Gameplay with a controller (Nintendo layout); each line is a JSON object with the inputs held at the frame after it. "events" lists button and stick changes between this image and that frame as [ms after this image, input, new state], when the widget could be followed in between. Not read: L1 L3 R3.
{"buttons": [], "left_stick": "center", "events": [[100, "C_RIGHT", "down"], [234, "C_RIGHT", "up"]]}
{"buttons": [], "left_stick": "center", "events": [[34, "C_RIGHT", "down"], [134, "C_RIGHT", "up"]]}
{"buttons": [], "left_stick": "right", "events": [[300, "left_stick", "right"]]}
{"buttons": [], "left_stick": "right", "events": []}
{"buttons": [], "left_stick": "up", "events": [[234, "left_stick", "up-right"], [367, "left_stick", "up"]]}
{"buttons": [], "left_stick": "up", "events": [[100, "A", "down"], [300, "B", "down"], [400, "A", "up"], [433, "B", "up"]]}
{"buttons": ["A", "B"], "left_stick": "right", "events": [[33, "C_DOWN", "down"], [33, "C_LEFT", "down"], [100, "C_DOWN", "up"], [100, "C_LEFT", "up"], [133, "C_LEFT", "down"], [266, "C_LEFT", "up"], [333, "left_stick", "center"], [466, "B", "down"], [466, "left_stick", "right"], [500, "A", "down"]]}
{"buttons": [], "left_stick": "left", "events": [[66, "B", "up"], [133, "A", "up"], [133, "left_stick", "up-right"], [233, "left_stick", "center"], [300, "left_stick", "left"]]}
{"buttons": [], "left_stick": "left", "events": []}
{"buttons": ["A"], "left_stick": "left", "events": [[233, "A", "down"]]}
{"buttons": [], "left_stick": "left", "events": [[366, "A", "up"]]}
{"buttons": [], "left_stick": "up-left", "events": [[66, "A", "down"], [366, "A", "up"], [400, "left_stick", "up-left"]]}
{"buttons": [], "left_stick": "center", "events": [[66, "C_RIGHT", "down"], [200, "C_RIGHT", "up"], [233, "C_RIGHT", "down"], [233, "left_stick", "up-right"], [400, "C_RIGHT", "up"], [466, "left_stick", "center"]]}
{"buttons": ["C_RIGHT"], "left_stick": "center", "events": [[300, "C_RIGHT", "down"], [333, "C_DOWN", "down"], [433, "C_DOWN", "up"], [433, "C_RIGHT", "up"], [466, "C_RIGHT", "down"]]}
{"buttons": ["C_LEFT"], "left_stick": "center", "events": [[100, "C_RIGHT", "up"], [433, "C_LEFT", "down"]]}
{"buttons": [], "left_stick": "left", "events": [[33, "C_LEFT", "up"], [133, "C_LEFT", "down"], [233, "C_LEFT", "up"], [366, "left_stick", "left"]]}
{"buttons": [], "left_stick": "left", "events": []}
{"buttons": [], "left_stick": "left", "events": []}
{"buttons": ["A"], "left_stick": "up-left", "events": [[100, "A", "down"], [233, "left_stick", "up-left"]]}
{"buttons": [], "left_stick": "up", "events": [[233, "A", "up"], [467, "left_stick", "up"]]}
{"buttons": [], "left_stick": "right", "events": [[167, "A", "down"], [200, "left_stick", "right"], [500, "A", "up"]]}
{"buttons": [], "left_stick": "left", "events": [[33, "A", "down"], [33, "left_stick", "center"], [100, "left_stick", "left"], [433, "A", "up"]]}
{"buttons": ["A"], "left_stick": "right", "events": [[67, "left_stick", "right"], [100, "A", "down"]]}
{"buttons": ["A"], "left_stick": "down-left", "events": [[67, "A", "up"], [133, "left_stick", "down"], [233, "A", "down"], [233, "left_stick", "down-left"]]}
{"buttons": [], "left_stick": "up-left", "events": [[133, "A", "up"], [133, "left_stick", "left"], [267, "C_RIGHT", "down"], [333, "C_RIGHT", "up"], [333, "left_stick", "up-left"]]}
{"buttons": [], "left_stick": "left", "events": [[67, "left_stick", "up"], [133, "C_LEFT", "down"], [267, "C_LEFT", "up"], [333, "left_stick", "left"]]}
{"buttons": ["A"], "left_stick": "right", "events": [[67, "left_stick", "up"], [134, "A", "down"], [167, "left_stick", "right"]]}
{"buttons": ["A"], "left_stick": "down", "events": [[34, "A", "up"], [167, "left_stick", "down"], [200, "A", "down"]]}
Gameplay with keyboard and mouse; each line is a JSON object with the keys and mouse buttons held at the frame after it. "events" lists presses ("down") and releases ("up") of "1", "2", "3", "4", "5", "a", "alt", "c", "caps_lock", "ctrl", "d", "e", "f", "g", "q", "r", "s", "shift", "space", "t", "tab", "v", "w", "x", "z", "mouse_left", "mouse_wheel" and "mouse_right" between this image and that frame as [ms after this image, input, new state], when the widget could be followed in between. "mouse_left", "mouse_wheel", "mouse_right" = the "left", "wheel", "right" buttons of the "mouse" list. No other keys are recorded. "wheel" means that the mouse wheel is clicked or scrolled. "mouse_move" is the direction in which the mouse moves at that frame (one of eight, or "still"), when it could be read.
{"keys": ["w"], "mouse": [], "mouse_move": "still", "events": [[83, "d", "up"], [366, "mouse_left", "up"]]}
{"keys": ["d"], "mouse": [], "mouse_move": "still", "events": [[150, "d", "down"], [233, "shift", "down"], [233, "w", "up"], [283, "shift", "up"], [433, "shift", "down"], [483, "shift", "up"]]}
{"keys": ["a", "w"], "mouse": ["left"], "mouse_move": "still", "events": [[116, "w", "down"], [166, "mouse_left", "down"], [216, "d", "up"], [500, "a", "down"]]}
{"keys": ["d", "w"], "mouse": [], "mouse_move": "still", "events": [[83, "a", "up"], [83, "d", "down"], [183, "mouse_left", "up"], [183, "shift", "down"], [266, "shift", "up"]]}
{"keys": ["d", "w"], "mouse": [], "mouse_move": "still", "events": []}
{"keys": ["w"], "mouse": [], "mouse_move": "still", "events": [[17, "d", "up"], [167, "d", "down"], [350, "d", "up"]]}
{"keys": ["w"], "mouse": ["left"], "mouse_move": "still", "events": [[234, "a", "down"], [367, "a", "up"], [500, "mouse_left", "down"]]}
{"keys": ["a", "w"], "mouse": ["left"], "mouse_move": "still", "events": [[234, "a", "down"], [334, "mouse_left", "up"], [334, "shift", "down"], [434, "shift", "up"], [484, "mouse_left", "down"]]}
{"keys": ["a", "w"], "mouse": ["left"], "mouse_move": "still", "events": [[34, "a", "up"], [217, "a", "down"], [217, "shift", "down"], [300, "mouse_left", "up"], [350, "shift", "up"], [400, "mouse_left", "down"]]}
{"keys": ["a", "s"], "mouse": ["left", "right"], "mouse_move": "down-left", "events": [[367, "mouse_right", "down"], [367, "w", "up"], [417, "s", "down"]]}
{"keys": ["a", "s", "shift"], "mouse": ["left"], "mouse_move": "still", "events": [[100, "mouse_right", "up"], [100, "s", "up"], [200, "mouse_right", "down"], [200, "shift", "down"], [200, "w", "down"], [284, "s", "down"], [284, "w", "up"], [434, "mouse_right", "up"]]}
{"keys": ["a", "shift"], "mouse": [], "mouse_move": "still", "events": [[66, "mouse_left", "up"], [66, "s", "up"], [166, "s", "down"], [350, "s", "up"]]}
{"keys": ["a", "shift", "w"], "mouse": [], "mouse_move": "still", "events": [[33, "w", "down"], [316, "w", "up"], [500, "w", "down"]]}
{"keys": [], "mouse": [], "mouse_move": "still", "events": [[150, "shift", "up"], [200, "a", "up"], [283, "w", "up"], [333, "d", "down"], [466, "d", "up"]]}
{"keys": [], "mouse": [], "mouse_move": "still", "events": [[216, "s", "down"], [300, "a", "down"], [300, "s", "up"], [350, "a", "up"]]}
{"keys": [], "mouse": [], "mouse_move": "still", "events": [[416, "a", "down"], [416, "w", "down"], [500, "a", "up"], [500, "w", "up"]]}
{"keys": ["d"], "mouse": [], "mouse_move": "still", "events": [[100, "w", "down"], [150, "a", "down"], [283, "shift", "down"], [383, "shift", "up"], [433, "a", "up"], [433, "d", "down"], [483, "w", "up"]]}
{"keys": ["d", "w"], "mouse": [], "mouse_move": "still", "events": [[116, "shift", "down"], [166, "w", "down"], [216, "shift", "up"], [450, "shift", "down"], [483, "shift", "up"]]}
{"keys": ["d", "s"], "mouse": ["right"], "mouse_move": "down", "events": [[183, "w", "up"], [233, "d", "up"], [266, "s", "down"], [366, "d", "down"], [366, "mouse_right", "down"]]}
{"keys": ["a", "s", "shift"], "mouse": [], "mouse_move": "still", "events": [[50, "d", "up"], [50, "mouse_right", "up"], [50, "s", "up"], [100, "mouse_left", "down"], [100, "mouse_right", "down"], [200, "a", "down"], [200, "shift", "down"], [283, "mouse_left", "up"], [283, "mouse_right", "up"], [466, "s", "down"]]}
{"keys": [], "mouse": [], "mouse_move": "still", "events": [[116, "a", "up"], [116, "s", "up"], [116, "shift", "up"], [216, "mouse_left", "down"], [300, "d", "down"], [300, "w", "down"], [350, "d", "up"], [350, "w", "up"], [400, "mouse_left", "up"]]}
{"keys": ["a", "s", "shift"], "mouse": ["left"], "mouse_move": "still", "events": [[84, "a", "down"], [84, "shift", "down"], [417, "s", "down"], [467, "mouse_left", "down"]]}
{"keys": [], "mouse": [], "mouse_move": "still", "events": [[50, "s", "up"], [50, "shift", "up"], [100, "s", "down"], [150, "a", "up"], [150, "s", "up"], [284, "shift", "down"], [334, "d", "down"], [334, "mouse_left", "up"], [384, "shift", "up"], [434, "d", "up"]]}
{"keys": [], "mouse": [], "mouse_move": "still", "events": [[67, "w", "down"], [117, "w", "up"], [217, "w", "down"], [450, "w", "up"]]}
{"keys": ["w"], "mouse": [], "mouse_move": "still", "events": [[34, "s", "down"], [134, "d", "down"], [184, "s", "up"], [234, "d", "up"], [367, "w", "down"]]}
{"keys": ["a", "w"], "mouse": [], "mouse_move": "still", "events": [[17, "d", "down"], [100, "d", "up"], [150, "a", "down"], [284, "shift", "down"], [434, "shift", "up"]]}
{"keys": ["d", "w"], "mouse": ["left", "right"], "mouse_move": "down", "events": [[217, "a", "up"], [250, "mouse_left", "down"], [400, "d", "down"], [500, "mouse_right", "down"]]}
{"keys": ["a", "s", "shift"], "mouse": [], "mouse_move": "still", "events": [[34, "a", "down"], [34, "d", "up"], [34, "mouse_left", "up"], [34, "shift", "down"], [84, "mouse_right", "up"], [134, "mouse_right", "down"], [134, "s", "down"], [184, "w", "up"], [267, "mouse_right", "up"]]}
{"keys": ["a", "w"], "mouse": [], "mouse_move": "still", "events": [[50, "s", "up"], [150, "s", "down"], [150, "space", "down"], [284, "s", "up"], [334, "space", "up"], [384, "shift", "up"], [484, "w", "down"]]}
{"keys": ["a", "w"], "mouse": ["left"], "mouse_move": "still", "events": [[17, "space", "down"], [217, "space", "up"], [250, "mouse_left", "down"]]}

## Work instructions
Please find, in the entries above, every line where "that" occurs, and copy it.

## Result
Gameplay with a controller (Nintendo layout); each line is a JSON object with the inputs held at the frame after it. "events" lists button and stick changes between this image and that frame as [ms after this image, input, new state], when the widget could be followed in between. Not read: L1 L3 R3.
Gameplay with keyboard and mouse; each line is a JSON object with the keys and mouse buttons held at the frame after it. "events" lists presses ("down") and releases ("up") of "1", "2", "3", "4", "5", "a", "alt", "c", "caps_lock", "ctrl", "d", "e", "f", "g", "q", "r", "s", "shift", "space", "t", "tab", "v", "w", "x", "z", "mouse_left", "mouse_wheel" and "mouse_right" between this image and that frame as [ms after this image, input, new state], when the widget could be followed in between. "mouse_left", "mouse_wheel", "mouse_right" = the "left", "wheel", "right" buttons of the "mouse" list. No other keys are recorded. "wheel" means that the mouse wheel is clicked or scrolled. "mouse_move" is the direction in which the mouse moves at that frame (one of eight, or "still"), when it could be read.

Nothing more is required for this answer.